Но на настоящую роскошь денег, конечно, нет, поэтому он создал искусную имитацию. Вот, видишь эту картину? — Ника показала на морской пейзаж.
— Ну.
— Папа специально попросил знакомого художника написать что-нибудь под Айвазовского. Оба мучились почти полгода. Один — рисовал, второй — критиковал. Но получившееся превзошло все ожидания.
— Правда?
— Да. Между прочим, один бизнесмен предлагал папе за эту картину пятнадцать тысяч долларов.
— А он?
— А он отказался. Этот художник… папин друг… умер три года назад. И картина дорога папе как память.
— Понятно, — кивнул Андрей, которого вся эта трепотня про художника и его картину нисколько не растрогала. Он взял бутылку виски, разлил напиток по бокалам, затем, не спрашивая Нику, разбавил и ее и свой виски водой. Протянул один Нике.
— Держи!
Она послушно взяла.
— За мир во всем мире, — сухо сказал Андрей, чокнулся с Никой и залпом осушил бокал.
Ника сделала глоток.
— У тебя курить-то можно? — поинтересовался Андрей. И, не дожидаясь ответа, достал из кармана сигареты. Закурив, он вдруг спросил:
— Послушай, а что ты делала в баре?
— Там, где мы познакомились? В «Серебряной вобле»?
— Ну да.
Ника пожала плечами:
— Так, ничего. Просто зашла с подружкой.
Андрей усмехнулся:
— Тебе нравятся бравые парни с бритыми затылками и со свастикой на рукаве?
Взгляд Ники стал слегка растерянным.
— Мне показалось, что они твои друзья, — тихо сказала она. — А свастику я не видела.
— А если бы увидела? Ты что, ушла бы из бара?
Ника неопределенно пожала плечами:
— Не знаю. Вообще-то я далека от политики. Я вообще ею не интересуюсь.
— Зря, — усмехнулся Андрей. — Если ты не интересуешься политикой, она заинтересуется тобой. Неужели тебя не удивили черные рубашки и бритые затылки? А эти лозунги на стенах?
— Каждый одевается, как хочет, и дружит, с кем хочет, — слегка нахмурившись, сказала Ника. — В гриль-баре «Американец» все посетители сидят в ковбойских шляпах. Ну и что? И потом, я слышала краем уха их разговоры. Они ничего не говорили о фашизме. Только о патриотизме.
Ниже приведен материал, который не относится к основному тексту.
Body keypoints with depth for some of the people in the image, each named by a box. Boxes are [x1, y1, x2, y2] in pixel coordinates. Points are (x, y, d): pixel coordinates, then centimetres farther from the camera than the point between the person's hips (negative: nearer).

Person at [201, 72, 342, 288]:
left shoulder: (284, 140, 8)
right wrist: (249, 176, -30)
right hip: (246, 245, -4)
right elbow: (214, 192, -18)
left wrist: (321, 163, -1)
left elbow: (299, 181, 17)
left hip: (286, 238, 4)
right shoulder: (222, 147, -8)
— Патриотизм — последнее прибежище негодяев! — вспыльчиво сказал Андрей.
— А Бернард Шоу сказал: «Здоровая нация не ощущает своей национальности, как здоровый человек не ощущает, что у него есть кости».
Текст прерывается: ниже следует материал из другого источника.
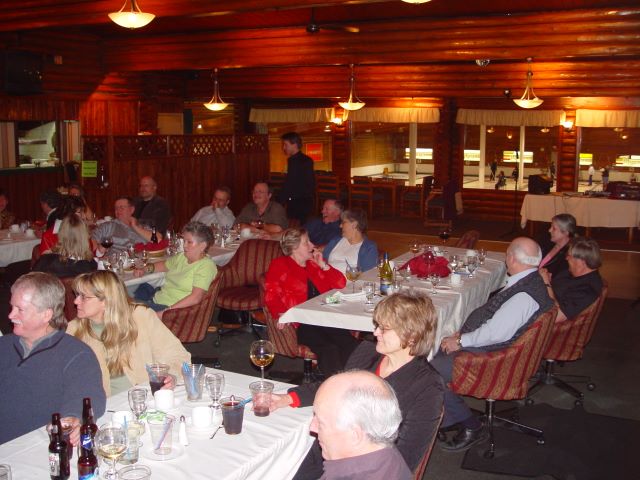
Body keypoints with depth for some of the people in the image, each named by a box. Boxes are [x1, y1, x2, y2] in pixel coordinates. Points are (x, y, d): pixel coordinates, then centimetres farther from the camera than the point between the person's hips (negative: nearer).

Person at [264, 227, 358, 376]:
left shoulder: (314, 264, 25)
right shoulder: (279, 265, 12)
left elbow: (341, 283, 22)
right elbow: (272, 296, 0)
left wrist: (323, 266, 11)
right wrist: (282, 314, -17)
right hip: (301, 323, -4)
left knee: (351, 344, -26)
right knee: (329, 350, -32)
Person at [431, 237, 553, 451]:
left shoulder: (524, 296, -27)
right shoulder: (529, 280, 6)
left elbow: (496, 333, -29)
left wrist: (461, 341, -16)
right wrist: (462, 333, 6)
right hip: (481, 341, 11)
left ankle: (470, 427, 2)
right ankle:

— Что ты этим хочешь сказать?
— Я хочу сказать, что раз сейчас так много говорят о патриотизме и национальной идее — значит, с нашей нацией не все в порядке. Она больна. А если человек болен — нужно лечить болезнь, а не замалчивать ее. — Ника откинула со лба прядь волос и, слегка покраснев, добавила: — Извини. Это мой папа любит разглагольствовать на такие темы. Вот я и понаслушалась.
Андрей яростно поиграл желваками. Ника раздражала его все больше. Он посмотрел на ее тонкую руку, перевел взгляд на длинные изящные пальцы и вдруг спросил:
— И часто вы так делаете?
— Что — «это»? — не поняла Ника.
— Шляетесь по барам и снимаете мужиков.
— Я… не понимаю…
— Брось, — нетерпеливо, дернул щекой Андрей. — Я ведь тебя насквозь вижу. Сейчас ты скажешь, что тебе не нравятся молокососы и очкастые интеллигентки. Ты любишь парней крутых, подтянутых и сильных! А бритый мужской череп — это так сексуально, что у тебя при одном его виде дыхание останавливается! Ну как, угадал я или нет?